• **EXERCISE BRIEF**:
Retype every record exactly. Leave the pictures out.

• **GIVEN ENTRIES**:

******

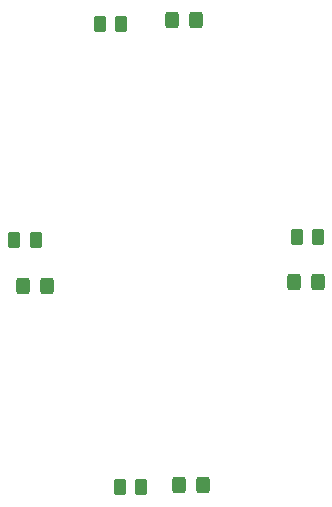
<source format=gbr>
%TF.GenerationSoftware,KiCad,Pcbnew,(6.0.7)*%
%TF.CreationDate,2022-10-30T17:48:50+07:00*%
%TF.ProjectId,dd,64642e6b-6963-4616-945f-706362585858,rev?*%
%TF.SameCoordinates,Original*%
%TF.FileFunction,Paste,Top*%
%TF.FilePolarity,Positive*%
%FSLAX46Y46*%
G04 Gerber Fmt 4.6, Leading zero omitted, Abs format (unit mm)*
G04 Created by KiCad (PCBNEW (6.0.7)) date 2022-10-30 17:48:50*
%MOMM*%
%LPD*%
G01*
G04 APERTURE LIST*
G04 Aperture macros list*
%AMRoundRect*
0 Rectangle with rounded corners*
0 $1 Rounding radius*
0 $2 $3 $4 $5 $6 $7 $8 $9 X,Y pos of 4 corners*
0 Add a 4 corners polygon primitive as box body*
4,1,4,$2,$3,$4,$5,$6,$7,$8,$9,$2,$3,0*
0 Add four circle primitives for the rounded corners*
1,1,$1+$1,$2,$3*
1,1,$1+$1,$4,$5*
1,1,$1+$1,$6,$7*
1,1,$1+$1,$8,$9*
0 Add four rect primitives between the rounded corners*
20,1,$1+$1,$2,$3,$4,$5,0*
20,1,$1+$1,$4,$5,$6,$7,0*
20,1,$1+$1,$6,$7,$8,$9,0*
20,1,$1+$1,$8,$9,$2,$3,0*%
G04 Aperture macros list end*
%ADD10RoundRect,0.250000X-0.262500X-0.450000X0.262500X-0.450000X0.262500X0.450000X-0.262500X0.450000X0*%
%ADD11RoundRect,0.250000X-0.325000X-0.450000X0.325000X-0.450000X0.325000X0.450000X-0.325000X0.450000X0*%
G04 APERTURE END LIST*
D10*
%TO.C,R4*%
X123187500Y-68700000D03*
X125012500Y-68700000D03*
%TD*%
%TO.C,R3*%
X147137500Y-68450000D03*
X148962500Y-68450000D03*
%TD*%
%TO.C,R2*%
X132155000Y-89600000D03*
X133980000Y-89600000D03*
%TD*%
%TO.C,R1*%
X130437500Y-50450000D03*
X132262500Y-50450000D03*
%TD*%
D11*
%TO.C,D2*%
X137125000Y-89500000D03*
X139175000Y-89500000D03*
%TD*%
%TO.C,D1*%
X136575000Y-50100000D03*
X138625000Y-50100000D03*
%TD*%
%TO.C,D3*%
X146875000Y-72300000D03*
X148925000Y-72300000D03*
%TD*%
%TO.C,D4*%
X123925000Y-72650000D03*
X125975000Y-72650000D03*
%TD*%
M02*

</source>
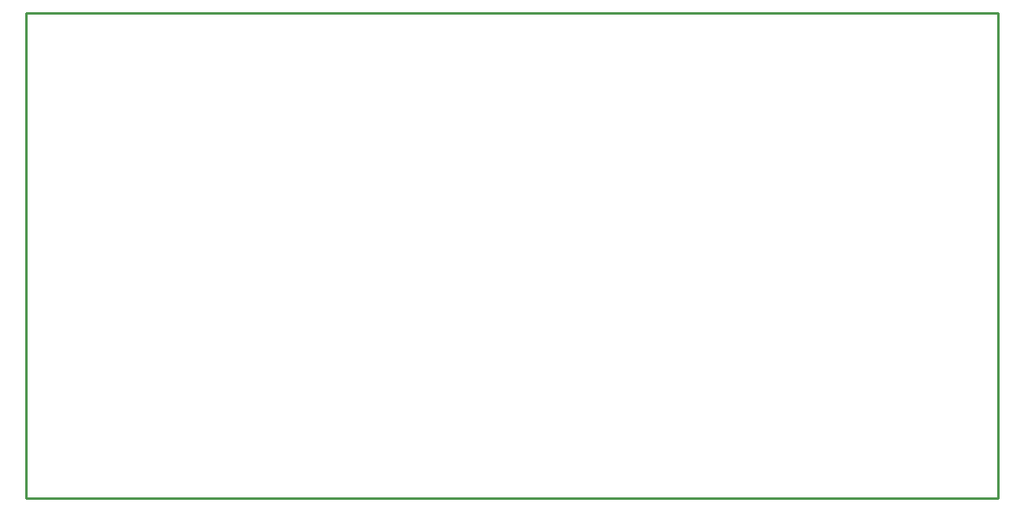
<source format=gko>
G04*
G04 #@! TF.GenerationSoftware,Altium Limited,Altium Designer,21.0.8 (223)*
G04*
G04 Layer_Color=16711935*
%FSLAX25Y25*%
%MOIN*%
G70*
G04*
G04 #@! TF.SameCoordinates,11A2A22B-46B4-42A7-8BC6-B1AC857C9469*
G04*
G04*
G04 #@! TF.FilePolarity,Positive*
G04*
G01*
G75*
%ADD12C,0.01000*%
D12*
X100700Y100700D02*
Y299700D01*
X499600D01*
Y100700D02*
Y299700D01*
X100700Y100700D02*
X499600D01*
M02*

</source>
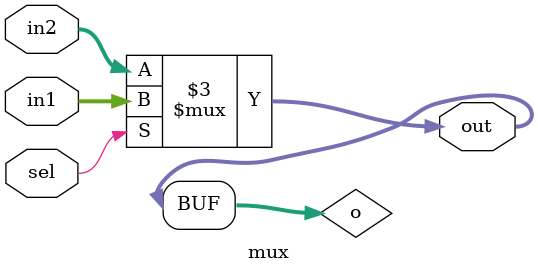
<source format=sv>
module mux(
	input	[7:0] in1,
	input [7:0] in2,
	input	sel,
	output [7:0] out
);

reg [7:0] o;
assign out = o;

always_comb begin
	if(sel)
		o = in1;
	else
		o = in2;
end

endmodule
</source>
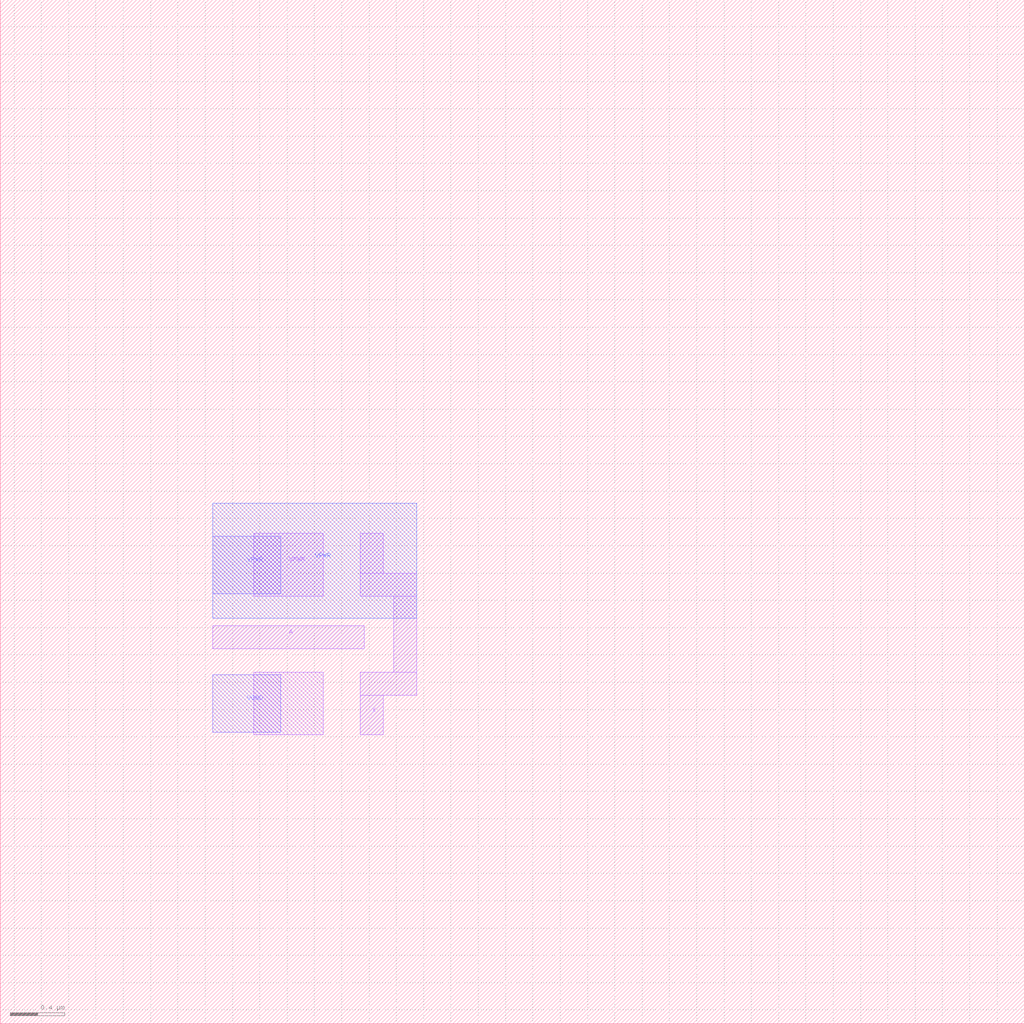
<source format=lef>
VERSION 5.7 ;
  NOWIREEXTENSIONATPIN ON ;
  DIVIDERCHAR "/" ;
  BUSBITCHARS "[]" ;
MACRO invering_buffer
  CLASS BLOCK ;
  FOREIGN invering_buffer ;
  ORIGIN 2.500 2.500 ;
  SIZE 7.500 BY 7.500 ;
  PIN A
    ANTENNAGATEAREA 0.126000 ;
    PORT
      LAYER li1 ;
        RECT -0.945 0.245 0.165 0.415 ;
    END
  END A
  PIN X
    ANTENNADIFFAREA 0.243600 ;
    PORT
      LAYER li1 ;
        RECT 0.135 0.800 0.305 1.090 ;
        RECT 0.135 0.630 0.550 0.800 ;
        RECT 0.380 0.075 0.550 0.630 ;
        RECT 0.135 -0.095 0.550 0.075 ;
        RECT 0.135 -0.385 0.305 -0.095 ;
    END
  END X
  PIN VGND
    USE GROUND ;
    PORT
      LAYER met1 ;
        RECT -0.945 -0.365 -0.445 0.055 ;
    END
  END VGND
  PIN VPWR
    USE POWER ;
    PORT
      LAYER nwell ;
        RECT -0.945 0.470 0.550 1.310 ;
      LAYER li1 ;
        RECT -0.645 0.630 -0.135 1.090 ;
      LAYER met1 ;
        RECT -0.945 0.650 -0.445 1.070 ;
    END
  END VPWR
  OBS
      LAYER li1 ;
        RECT -0.645 -0.385 -0.135 0.075 ;
  END
END invering_buffer
END LIBRARY


</source>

******

• **EXPECTED ANSWER**:
<source format=gbr>
%TF.GenerationSoftware,KiCad,Pcbnew,(6.0.7)*%
%TF.CreationDate,2022-10-30T17:48:50+07:00*%
%TF.ProjectId,dd,64642e6b-6963-4616-945f-706362585858,rev?*%
%TF.SameCoordinates,Original*%
%TF.FileFunction,Paste,Top*%
%TF.FilePolarity,Positive*%
%FSLAX46Y46*%
G04 Gerber Fmt 4.6, Leading zero omitted, Abs format (unit mm)*
G04 Created by KiCad (PCBNEW (6.0.7)) date 2022-10-30 17:48:50*
%MOMM*%
%LPD*%
G01*
G04 APERTURE LIST*
G04 Aperture macros list*
%AMRoundRect*
0 Rectangle with rounded corners*
0 $1 Rounding radius*
0 $2 $3 $4 $5 $6 $7 $8 $9 X,Y pos of 4 corners*
0 Add a 4 corners polygon primitive as box body*
4,1,4,$2,$3,$4,$5,$6,$7,$8,$9,$2,$3,0*
0 Add four circle primitives for the rounded corners*
1,1,$1+$1,$2,$3*
1,1,$1+$1,$4,$5*
1,1,$1+$1,$6,$7*
1,1,$1+$1,$8,$9*
0 Add four rect primitives between the rounded corners*
20,1,$1+$1,$2,$3,$4,$5,0*
20,1,$1+$1,$4,$5,$6,$7,0*
20,1,$1+$1,$6,$7,$8,$9,0*
20,1,$1+$1,$8,$9,$2,$3,0*%
G04 Aperture macros list end*
%ADD10RoundRect,0.250000X-0.262500X-0.450000X0.262500X-0.450000X0.262500X0.450000X-0.262500X0.450000X0*%
%ADD11RoundRect,0.250000X-0.325000X-0.450000X0.325000X-0.450000X0.325000X0.450000X-0.325000X0.450000X0*%
G04 APERTURE END LIST*
D10*
%TO.C,R4*%
X123187500Y-68700000D03*
X125012500Y-68700000D03*
%TD*%
%TO.C,R3*%
X147137500Y-68450000D03*
X148962500Y-68450000D03*
%TD*%
%TO.C,R2*%
X132155000Y-89600000D03*
X133980000Y-89600000D03*
%TD*%
%TO.C,R1*%
X130437500Y-50450000D03*
X132262500Y-50450000D03*
%TD*%
D11*
%TO.C,D2*%
X137125000Y-89500000D03*
X139175000Y-89500000D03*
%TD*%
%TO.C,D1*%
X136575000Y-50100000D03*
X138625000Y-50100000D03*
%TD*%
%TO.C,D3*%
X146875000Y-72300000D03*
X148925000Y-72300000D03*
%TD*%
%TO.C,D4*%
X123925000Y-72650000D03*
X125975000Y-72650000D03*
%TD*%
M02*

</source>
<source format=gko>
G04*
G04 #@! TF.GenerationSoftware,Altium Limited,Altium Designer,21.0.8 (223)*
G04*
G04 Layer_Color=16711935*
%FSLAX25Y25*%
%MOIN*%
G70*
G04*
G04 #@! TF.SameCoordinates,11A2A22B-46B4-42A7-8BC6-B1AC857C9469*
G04*
G04*
G04 #@! TF.FilePolarity,Positive*
G04*
G01*
G75*
%ADD12C,0.01000*%
D12*
X100700Y100700D02*
Y299700D01*
X499600D01*
Y100700D02*
Y299700D01*
X100700Y100700D02*
X499600D01*
M02*

</source>
<source format=sv>
module mux(
	input	[7:0] in1,
	input [7:0] in2,
	input	sel,
	output [7:0] out
);

reg [7:0] o;
assign out = o;

always_comb begin
	if(sel)
		o = in1;
	else
		o = in2;
end

endmodule
</source>
<source format=lef>
VERSION 5.7 ;
  NOWIREEXTENSIONATPIN ON ;
  DIVIDERCHAR "/" ;
  BUSBITCHARS "[]" ;
MACRO invering_buffer
  CLASS BLOCK ;
  FOREIGN invering_buffer ;
  ORIGIN 2.500 2.500 ;
  SIZE 7.500 BY 7.500 ;
  PIN A
    ANTENNAGATEAREA 0.126000 ;
    PORT
      LAYER li1 ;
        RECT -0.945 0.245 0.165 0.415 ;
    END
  END A
  PIN X
    ANTENNADIFFAREA 0.243600 ;
    PORT
      LAYER li1 ;
        RECT 0.135 0.800 0.305 1.090 ;
        RECT 0.135 0.630 0.550 0.800 ;
        RECT 0.380 0.075 0.550 0.630 ;
        RECT 0.135 -0.095 0.550 0.075 ;
        RECT 0.135 -0.385 0.305 -0.095 ;
    END
  END X
  PIN VGND
    USE GROUND ;
    PORT
      LAYER met1 ;
        RECT -0.945 -0.365 -0.445 0.055 ;
    END
  END VGND
  PIN VPWR
    USE POWER ;
    PORT
      LAYER nwell ;
        RECT -0.945 0.470 0.550 1.310 ;
      LAYER li1 ;
        RECT -0.645 0.630 -0.135 1.090 ;
      LAYER met1 ;
        RECT -0.945 0.650 -0.445 1.070 ;
    END
  END VPWR
  OBS
      LAYER li1 ;
        RECT -0.645 -0.385 -0.135 0.075 ;
  END
END invering_buffer
END LIBRARY


</source>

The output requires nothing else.